1st June 2013
1) It feels as if the huge scale of unemployment finally became a factor in the thinking of Europe’s politicians and Eurocrats this week. The overall rate reached 12.2 per cent for the Eurozone as the BBC reported. That is 19.38 million people. But youth unemployment in Europe is a punishing 24.4 per cent and that translates into 62.5 per cent in Greece, 56.4 per cent in Spain, 42.5 per cent in Portugal and 40.5 per cent in Italy. Mindful Money’s economics writer Shaun Richards has been charting this for some time. On Thursday he noted that at last the idea of quitting the euro was getting serious consideration in Portugal. German website DW has some suggestions and reports on various EU initiatives. But can it move fast enough? The dire situation may begin to have some bearing on some of the more fundamental economic decisions too. The Guardian’s Larry Elliott thinks it may be unemployment not a voracious bond market that breaks up the currency.

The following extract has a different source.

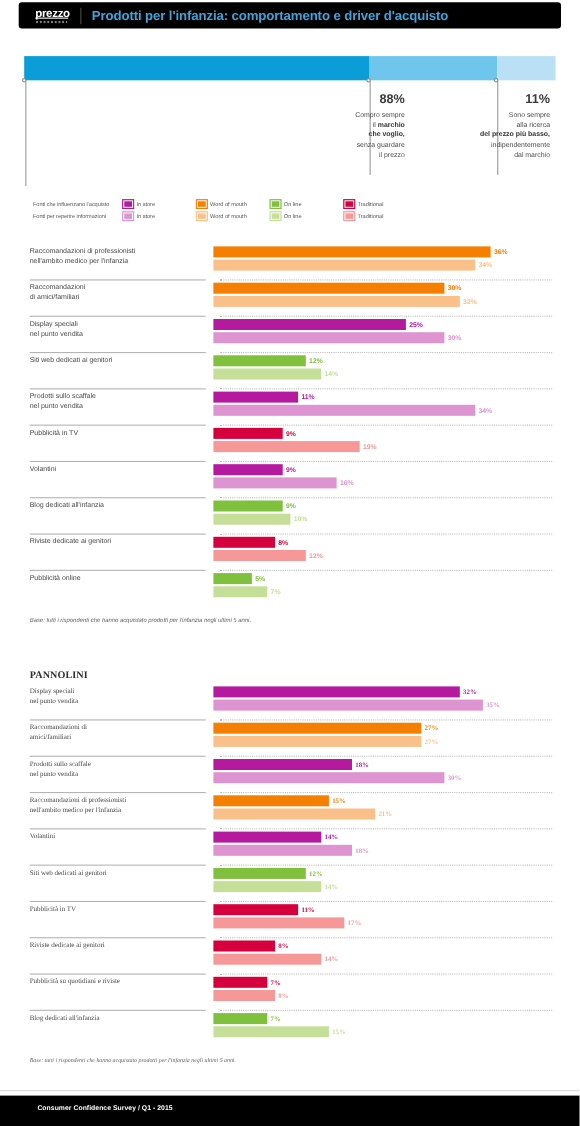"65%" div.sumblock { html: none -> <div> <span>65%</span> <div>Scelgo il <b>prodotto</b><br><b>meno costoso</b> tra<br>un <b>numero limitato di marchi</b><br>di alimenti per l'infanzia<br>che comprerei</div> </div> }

2) The FTSE 100 ended May up by 2 per cent, but it feels as if the sort of market realities – the gap between earnings and valuations for instance, have finally come to bear. We have a fascinating situation where institutional investors are still confronted with very low potential yields on fixed interest but also equity markets worried about the scaling back of QE.

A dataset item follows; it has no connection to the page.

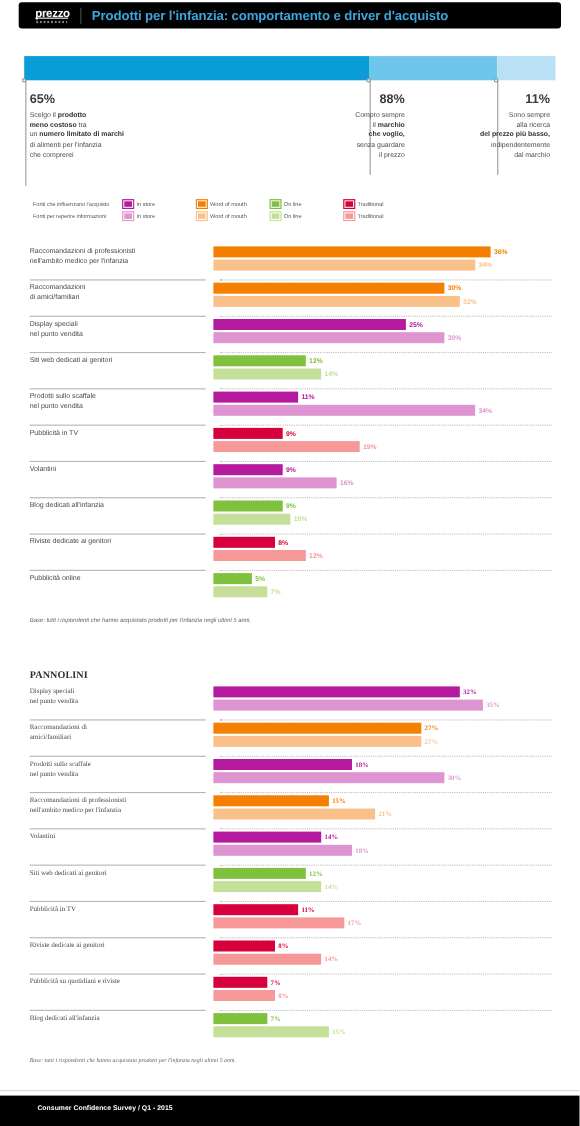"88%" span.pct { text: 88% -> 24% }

3) Neil Woodford attributes at least some of the performance of his Edinburgh Investment Trust to the avoidance – weighting zero – of mining stocks as trade website Investment Week reported this week. However Clive Beagles, manager of the JHOCM UK equity fund has bought back into the sector for the first time since 2009 with a move into Glencore. Of course, one manager is discussing his past performance, the other looking forward. But have miners become so unfashionable, that they could become worth buying again?

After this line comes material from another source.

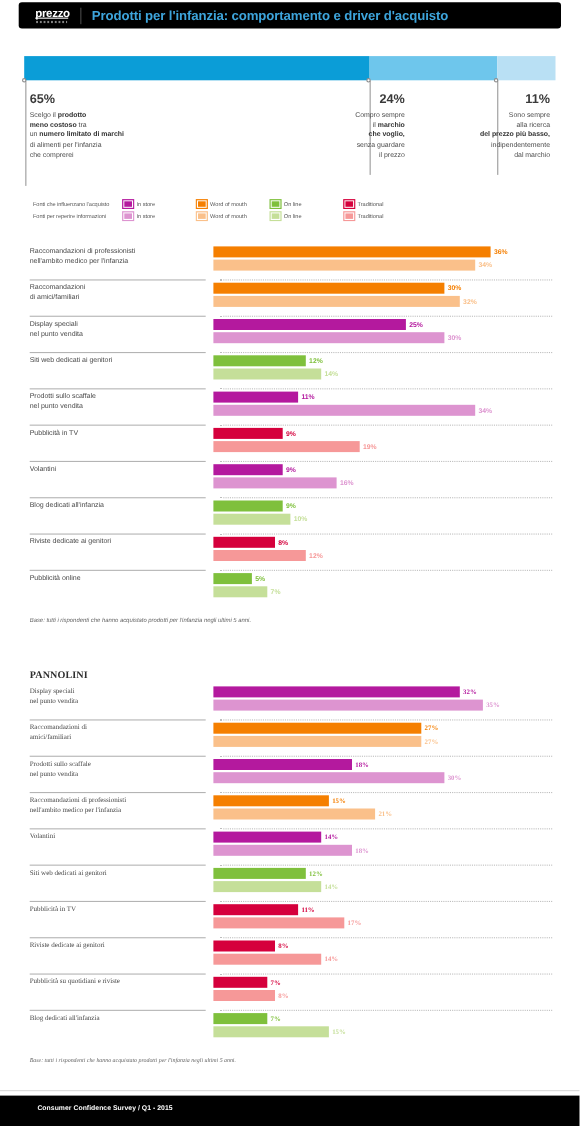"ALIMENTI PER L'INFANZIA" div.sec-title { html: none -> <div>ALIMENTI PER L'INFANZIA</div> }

4) Another Bric sees a fall. India has posted its worst GDP growth for a decade – at 5 per cent as IndiaToday reports.
5) HSBC, in a bid to avoid business threatening activities such as money laundering across the US-Mexico border has employed the former director general of MI5 Sir Jonathan Evans, as the Herald Scotland reports. It should settle nerves of some investors who may have been more than a little spooked at even a small threat to the global bank’s US banking licence.